**Ausgewählter Textauszug:**

Die Unabhängigkeit der Provinz ist für Belgrad unannehmbar. Den meisten Serben gilt das Kosovo als "heiliges Land"; eine Abspaltung würde als Verrat gelten. Für die Albanische Bevölkerungsmehrheit im Kosovo ist hingegen gerade die uneingeschränkte Souveränität unabdingbar.
Die Verhandler unter Leitung des ehemaligen Finnischen Präsidenten Martti Ahtisaari stehen vor einer schier unlösbaren Aufgabe. Die Unabhängigkeit des Kosovo, so warnen Beobachter, könnte eine Radikalisierung der in Serbien immer noch einflussreichen Nationalisten zur Folge haben. Diese könnten zur Rückeroberung der zuletzt 1998/99 verwüsteten Region aufrufen.
Unter Umständen wäre jedoch eine Selbstständigkeit des Kosovo für Belgrad wie Pritina akzeptabel, wenn der serbisch dominierte Norden an Serbien fiele. Dies fände derzeit aber innerhalb der internationalen Gemeinschaft keine Zustimmung.

**Aufgaben:**
1 - Wer leitet laut dem Textauszug zum Kosovo die Verhandlungen?
2 - Führen Sie den Textauszug zum Kosovo im Anschluss an seinen letzten Satz weiter.
Die Daten stehen in keinem Zusammenhang mit dem Textauszug zum Kosovo.

**Bereitgestellte Daten:**
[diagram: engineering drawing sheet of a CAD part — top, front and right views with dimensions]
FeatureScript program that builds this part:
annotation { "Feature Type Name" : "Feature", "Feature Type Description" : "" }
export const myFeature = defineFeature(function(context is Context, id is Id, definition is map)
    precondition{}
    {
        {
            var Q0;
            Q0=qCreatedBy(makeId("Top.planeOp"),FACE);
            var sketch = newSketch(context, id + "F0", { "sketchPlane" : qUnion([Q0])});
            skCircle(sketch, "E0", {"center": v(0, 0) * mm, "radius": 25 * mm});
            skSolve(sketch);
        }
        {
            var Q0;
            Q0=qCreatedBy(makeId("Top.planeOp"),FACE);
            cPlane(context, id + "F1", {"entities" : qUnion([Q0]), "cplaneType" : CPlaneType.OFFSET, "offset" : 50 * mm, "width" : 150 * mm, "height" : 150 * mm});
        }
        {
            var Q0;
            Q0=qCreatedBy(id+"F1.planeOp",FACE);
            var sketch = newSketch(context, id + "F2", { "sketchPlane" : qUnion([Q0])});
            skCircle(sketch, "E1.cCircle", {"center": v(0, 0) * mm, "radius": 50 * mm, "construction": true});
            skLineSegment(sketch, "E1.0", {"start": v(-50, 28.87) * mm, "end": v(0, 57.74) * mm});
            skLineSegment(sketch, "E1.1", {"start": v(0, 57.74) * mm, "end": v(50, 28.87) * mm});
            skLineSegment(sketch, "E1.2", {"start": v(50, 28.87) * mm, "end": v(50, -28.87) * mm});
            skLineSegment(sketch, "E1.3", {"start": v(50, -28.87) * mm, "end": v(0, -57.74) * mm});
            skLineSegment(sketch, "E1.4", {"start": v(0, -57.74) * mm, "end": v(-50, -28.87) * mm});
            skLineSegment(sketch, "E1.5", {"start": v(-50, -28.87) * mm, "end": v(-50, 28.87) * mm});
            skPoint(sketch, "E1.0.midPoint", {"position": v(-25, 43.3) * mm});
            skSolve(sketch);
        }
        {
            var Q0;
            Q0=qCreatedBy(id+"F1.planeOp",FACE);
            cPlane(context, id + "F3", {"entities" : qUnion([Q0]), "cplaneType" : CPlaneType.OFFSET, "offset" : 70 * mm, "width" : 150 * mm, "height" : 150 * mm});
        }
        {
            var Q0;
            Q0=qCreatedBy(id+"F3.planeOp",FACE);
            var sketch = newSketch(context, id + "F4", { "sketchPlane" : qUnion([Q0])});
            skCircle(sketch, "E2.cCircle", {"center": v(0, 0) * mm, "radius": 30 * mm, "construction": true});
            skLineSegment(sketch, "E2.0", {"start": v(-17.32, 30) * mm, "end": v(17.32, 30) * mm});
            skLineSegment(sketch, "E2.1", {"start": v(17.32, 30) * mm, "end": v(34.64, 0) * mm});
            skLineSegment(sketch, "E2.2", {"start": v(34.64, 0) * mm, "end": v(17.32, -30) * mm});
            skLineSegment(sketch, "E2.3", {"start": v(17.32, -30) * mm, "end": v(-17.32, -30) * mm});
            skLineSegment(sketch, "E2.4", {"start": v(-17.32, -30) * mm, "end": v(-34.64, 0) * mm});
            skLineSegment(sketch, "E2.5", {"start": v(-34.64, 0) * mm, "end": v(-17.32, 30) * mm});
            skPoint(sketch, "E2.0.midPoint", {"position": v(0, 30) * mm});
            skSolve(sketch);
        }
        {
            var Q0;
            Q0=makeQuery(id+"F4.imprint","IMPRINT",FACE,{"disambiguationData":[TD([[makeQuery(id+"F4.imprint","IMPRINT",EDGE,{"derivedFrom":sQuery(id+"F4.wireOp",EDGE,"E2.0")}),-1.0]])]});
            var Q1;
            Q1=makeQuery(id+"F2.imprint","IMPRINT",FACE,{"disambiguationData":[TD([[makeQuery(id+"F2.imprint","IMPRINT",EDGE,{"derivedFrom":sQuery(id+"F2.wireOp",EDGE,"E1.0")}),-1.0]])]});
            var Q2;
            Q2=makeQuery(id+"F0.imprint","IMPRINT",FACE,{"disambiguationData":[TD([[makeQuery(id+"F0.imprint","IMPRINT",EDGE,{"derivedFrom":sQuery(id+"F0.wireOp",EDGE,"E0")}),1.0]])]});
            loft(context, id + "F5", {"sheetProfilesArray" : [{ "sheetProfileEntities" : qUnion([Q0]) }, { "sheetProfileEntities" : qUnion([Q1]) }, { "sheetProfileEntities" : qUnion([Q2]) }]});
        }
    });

**Lösungen:**
1 - Der ehemalige finnische Präsident Martti Ahtisaari.

2 -
Von den USA und der EU wird eine Zwischenlösung erwogen. Demnach könnte das Kosovo eingeschränkte Unabhängigkeit mit Aussicht auf völlige Souveränität erhalten. Die UNO bliebe dann noch einige Zeit in der Region, um vor allem den Umgang Pritinas mit der serbischen Minderheit zu überwachen. Diese Option kommt aber für Serbien keinesfalls in Frage.
Die zuletzt im Kosovo beobachtbare Radikalisierung militanter Albaner belastet die Gespräche zusätzlich. Sollte es nicht zur Unabhängigkeit der Provinz kommen, werde man vor Gewalt gegen Serben und UN-Mitarbeiter nicht zurückschrecken, hieß es bei radikalen Albanern.